„Das Lemming Projekt“ von Wolfgang Kaes lässt mich erst mal nach der Bedeutung des Wortes Lemming suchen. Es stammt wohl aus dem Dänischen. Und: Lemminge stürzen sich nicht einer nach dem anderen in den Tod, sie verüben keinen Selbstmord sondern überschätzen einfach maßlos ihre Kräfte, Wasserflächen zu überqueren. Alle paar Jahre vermehren sie sich aufgrund bestimmter Wetterlagen und genauso verringert sich wieder ihre Population. Hauptsächlich gehen sie auf Wanderschaft, um Futter aufzutreiben. Vielleicht stammt daher der Glaube, dass einer dem anderen folgt, egal ob gut oder schlecht. Das allerdings ist eine Grundlage für den Thriller, der hier beschrieben wird. Wie die Lemminge folgen wir einem, von dem wir denken, dass er weiß, wo das Futter sich befindet.
Um was geht es aber tatsächlich? Gleich mehrere Themen werden aufgegriffen: Die hohe Arbeitslosigkeit junger Menschen in Spanien sowie die Vergangenheit unter Franco und der katholischen Kirche. Ein Lemming = folgsames Wesen unter Franco, das sonst gefoltert, misshandelt, seine Kinder verliert und ähnlich schreckliche Dinge auch unter dem Schutz der Kirche erleidet. Die Macht des Internet, mit ihren Trollen und wie das alles heißt, um Menschen zu beeinflussen Dinge zu tun oder zu lassen, die sie ohne das Netz niemals getan hätten. Beeinflussung von Massen, Wahlen, Demokratien, Hass und alle bösen, niederen Instinkte an die Oberfläche zu bringen und zu verstärken. Jeder Klick ist gut, treibt Werbeeinnahmen ein und stärkt einige wenige darin, zu unvorstellbaren Taten zu greifen. Da helfen niedliche Katzenbilder nicht dabei.
Der Autor redet vom Giftmüll im Netz, das von bestimmten Firmen mithilfe Unzähliger gesäubert wird. Algorithmen können hier weniger unterstützen, die unterschiedlichen gesellschaftlichen Strukturen sind wohl nicht programmierbar.
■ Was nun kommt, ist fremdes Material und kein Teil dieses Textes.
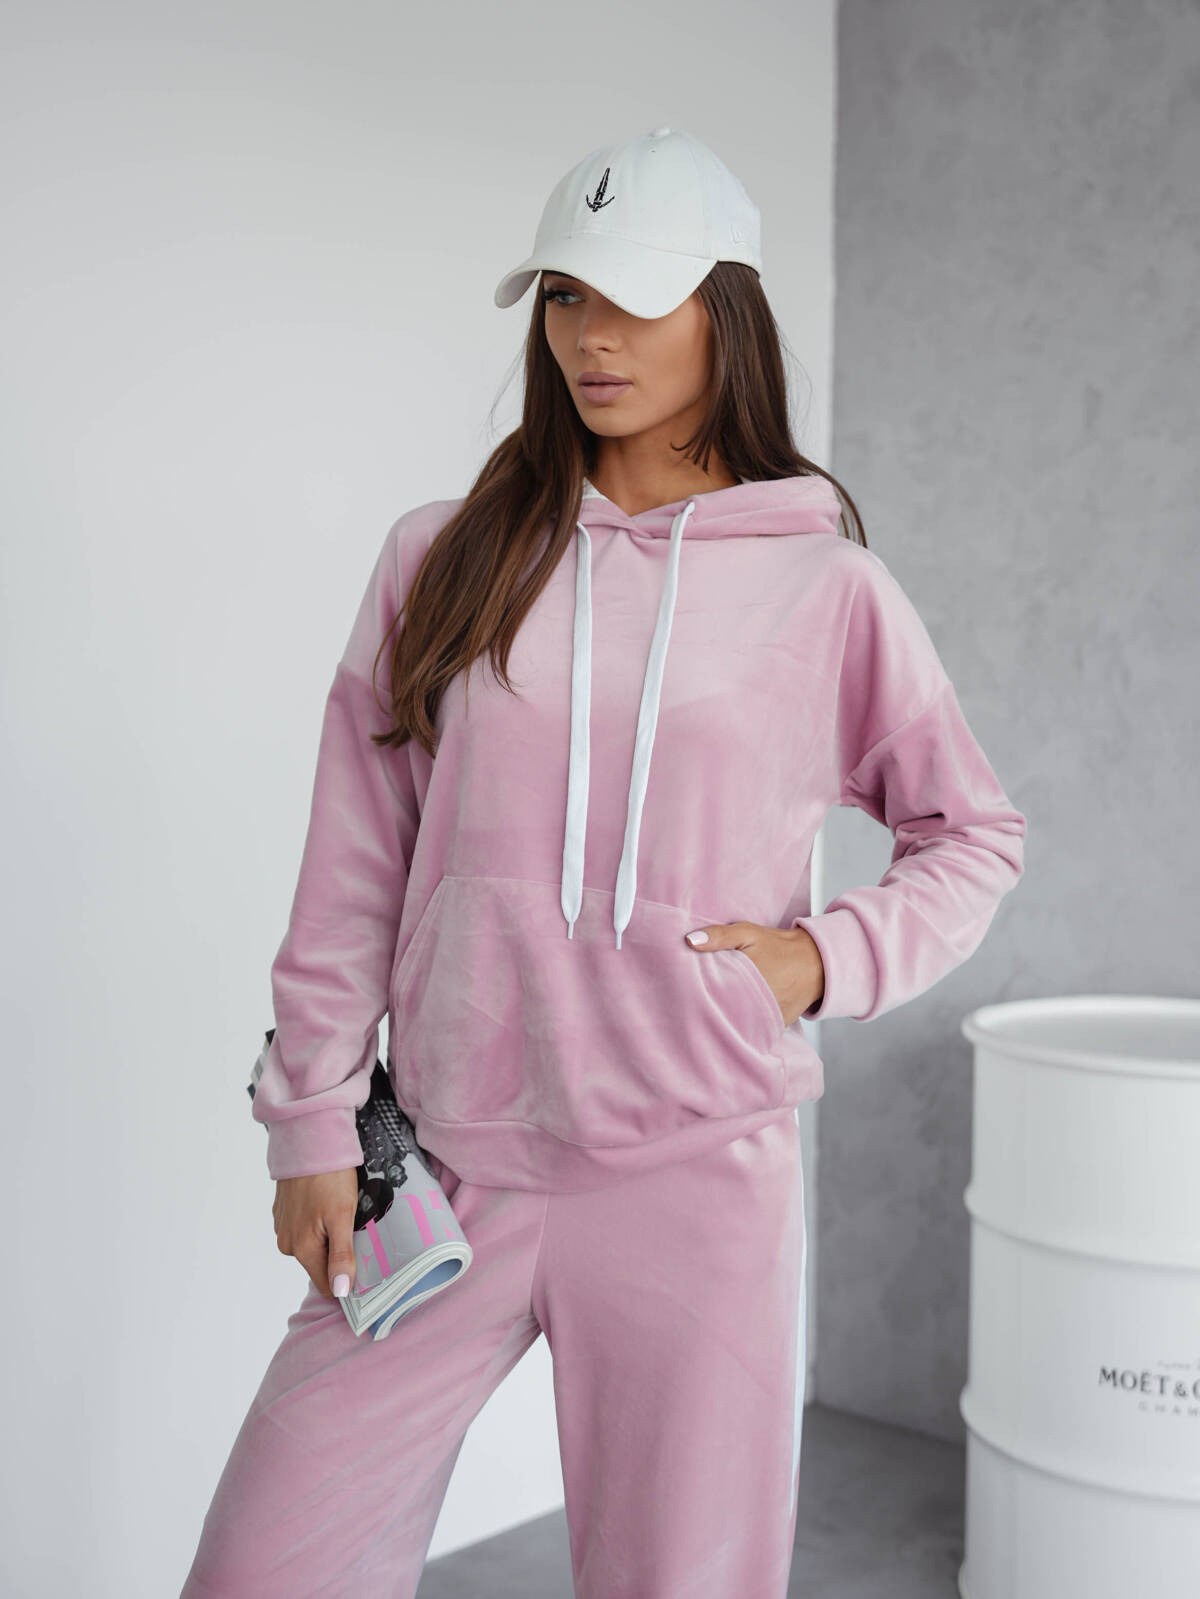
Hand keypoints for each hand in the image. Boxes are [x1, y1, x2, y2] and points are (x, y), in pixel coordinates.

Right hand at [272, 1168, 358, 1299]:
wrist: (308, 1139)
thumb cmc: (328, 1176)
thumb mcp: (343, 1216)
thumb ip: (341, 1255)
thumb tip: (341, 1291)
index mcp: (302, 1249)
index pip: (327, 1285)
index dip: (347, 1279)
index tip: (365, 1262)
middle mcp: (288, 1243)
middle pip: (321, 1264)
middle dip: (340, 1253)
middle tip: (357, 1227)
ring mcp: (283, 1227)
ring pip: (314, 1246)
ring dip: (330, 1235)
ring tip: (342, 1211)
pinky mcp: (283, 1213)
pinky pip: (305, 1229)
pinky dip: (318, 1221)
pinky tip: (327, 1203)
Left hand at [684, 920, 824, 1026]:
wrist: (816, 963)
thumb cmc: (779, 946)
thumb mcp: (748, 932)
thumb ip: (719, 936)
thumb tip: (689, 941)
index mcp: (743, 978)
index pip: (708, 992)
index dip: (692, 991)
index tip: (678, 989)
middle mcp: (753, 1002)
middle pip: (718, 1010)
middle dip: (704, 1007)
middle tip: (685, 1004)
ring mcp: (764, 1017)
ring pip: (733, 1024)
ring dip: (721, 1019)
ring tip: (702, 1015)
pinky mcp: (773, 1027)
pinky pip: (751, 1031)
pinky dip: (740, 1026)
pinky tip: (729, 1020)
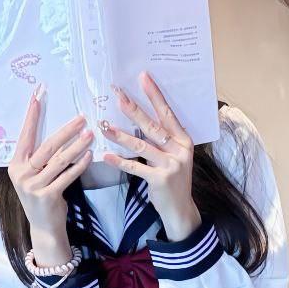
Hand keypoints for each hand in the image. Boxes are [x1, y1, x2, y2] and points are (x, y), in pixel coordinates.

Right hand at [10, 88, 92, 266]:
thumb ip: (40, 158)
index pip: (25, 135)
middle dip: (66, 130)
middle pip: (46, 146)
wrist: (44, 228)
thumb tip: (60, 132)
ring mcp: (33, 186)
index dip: (32, 115)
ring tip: (91, 134)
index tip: (38, 95)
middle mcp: (21, 174)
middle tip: (82, 118)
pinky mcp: (48, 196)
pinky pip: (67, 176)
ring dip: (77, 145)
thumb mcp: (35, 175)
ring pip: (59, 160)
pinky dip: (79, 165)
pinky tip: (89, 155)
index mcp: (16, 164)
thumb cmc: (42, 196)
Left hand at [101, 72, 200, 241]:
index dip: (154, 95)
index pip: (167, 113)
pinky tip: (106, 155)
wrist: (181, 209)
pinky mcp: (160, 179)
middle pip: (152, 125)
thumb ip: (162, 140)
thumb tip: (140, 119)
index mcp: (184, 139)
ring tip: (104, 125)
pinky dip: (120, 161)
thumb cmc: (173, 179)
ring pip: (142, 145)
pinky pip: (136, 167)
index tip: (143, 78)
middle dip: (133, 109)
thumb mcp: (173, 156)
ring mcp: (171, 165)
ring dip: (121, 135)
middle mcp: (180, 149)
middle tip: (117, 95)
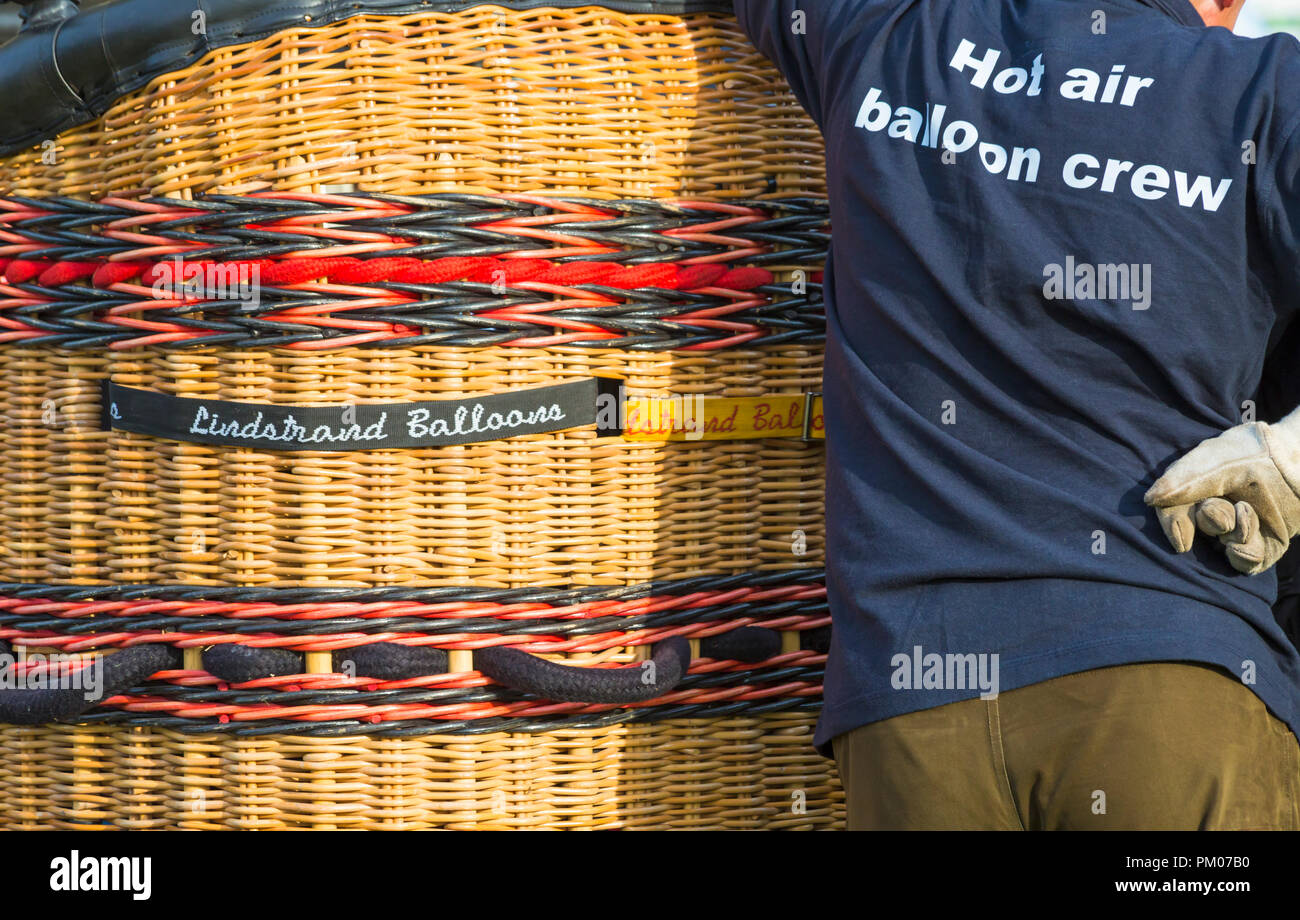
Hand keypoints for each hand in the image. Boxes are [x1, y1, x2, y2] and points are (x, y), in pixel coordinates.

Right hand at [1144, 412, 1299, 574]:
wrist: (1299, 457)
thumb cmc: (1255, 451)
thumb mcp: (1214, 460)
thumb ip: (1182, 478)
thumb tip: (1150, 500)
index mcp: (1197, 491)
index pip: (1172, 513)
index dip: (1173, 527)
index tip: (1183, 541)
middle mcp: (1216, 513)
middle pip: (1198, 530)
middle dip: (1210, 520)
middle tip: (1227, 508)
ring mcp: (1241, 531)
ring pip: (1222, 547)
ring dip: (1233, 534)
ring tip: (1248, 512)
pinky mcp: (1265, 546)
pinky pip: (1246, 564)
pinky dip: (1243, 557)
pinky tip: (1248, 544)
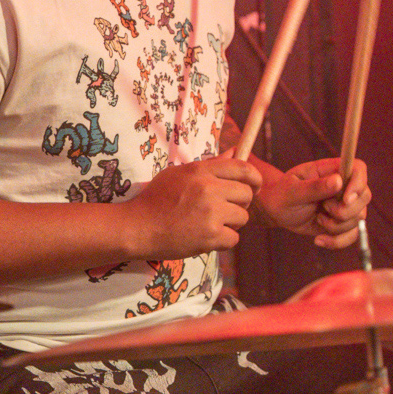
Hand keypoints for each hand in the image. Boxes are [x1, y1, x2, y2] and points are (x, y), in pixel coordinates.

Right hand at [125, 156, 261, 259]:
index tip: (255, 185)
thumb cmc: (156, 200)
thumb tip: (235, 153)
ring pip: (242, 217)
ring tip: (212, 224)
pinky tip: (207, 237)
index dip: (254, 178)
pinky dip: (223, 240)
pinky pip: (234, 238)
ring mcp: (211, 213)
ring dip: (231, 223)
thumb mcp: (179, 174)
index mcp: (201, 171)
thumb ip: (210, 165)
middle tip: (227, 209)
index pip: (243, 168)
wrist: (137, 227)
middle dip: (241, 203)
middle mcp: (209, 189)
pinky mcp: (210, 236)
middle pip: (247, 194)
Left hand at [254, 157, 369, 248]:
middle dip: (345, 211)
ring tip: (317, 220)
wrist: (277, 212)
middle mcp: (343, 186)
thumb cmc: (282, 195)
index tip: (345, 199)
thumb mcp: (293, 191)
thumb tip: (338, 181)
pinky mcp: (343, 222)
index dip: (358, 183)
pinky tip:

Deswegen werde ich bei FB abgestraft, wenn ich über das Buch die Pest schreibe, denn dass es sich hier um Literatur handelt, ist einem Algorithmus zunächst fremd.
Alejandro ist einer der jungen Arbeitslosen, gebildet, klug, nicht im Netz unterwegs und begierig auf einen Job. So sitzt er in der Spätschicht und säubert das, was er im Prinzip nicht kennt. Netzaktivitäten, die dem gesellschaftlichen Standard nicht entsprechen. Nacht für Nacht, am Ende der Schicht, trifft er eine junge Frau, Maria, nur um mit ihr in der Dunkelheit an den Strand zu fahren und den Dreck von sich zu spülen, den er stundenlang sehen muss. Entweder löschen oder Meinungsfreiheit.
Hier kommt ein weiteres Thema zur Sprache: Rechte Gruppierungen wollen die Macht übernehmen. Doch in einer Demokratie ist Meinungsfreiheit ein hohes Gut, und so muss er vieles durchgehen lassen, was ihm nicht schmeckt. Als Maria sich von einer Brücke stürzt und ihm eine Nachricht hinterlässt, kommt er Furchtbarem auf die Spur. Marias Familie rückt nun in den Vordergrund. Aber auch die Mutter von Alejandro, die, früh schwanger geworden, einen Taugenichts geheiratet hat, der sie verlässt, als sie wiederholt schwanger wird. Alejandro nun sieht vermehrt ein Bild während seiner Schichten auftauchen, auf dem ein kleiner Junge abgebildet ist, der ihm ähnlich ist. Er selbst ist es nicht? Was steckt dahinter? Seine Mutter bewahrt eben dieses Foto auf, will aber nicht darüber sprechen. Sie ist gefangen in der Zeit von Franco und der katholischen Kirche.
Ihm zu Hilfe eilen Freunde, eine Nachbarin und seine Schwester. Die Nachbarin ist ehemalige Kriegsreporterin, deren Bruder ein Internetspezialist. Seine Schwester arbeitet als Journalisten. Eine hübsche Gruppierung, die natürlich dazu da ist, Geheimnisse zu lüften. Das ist zum Teil sehr interessant, vor allem, was die Franco-Diktatur anbelangt, die bei mir nicht wirklich präsent ist. Die Strukturen der Internetriesen und der Firmen drumherum, wie sie Wahlen und Meinungen beeinflussen, lässt der Autor durch den Internetspezialisten gut erläutern.
Insgesamt ein sprachlich einwandfreier und spannender Beitrag zu den oben genannten Themen.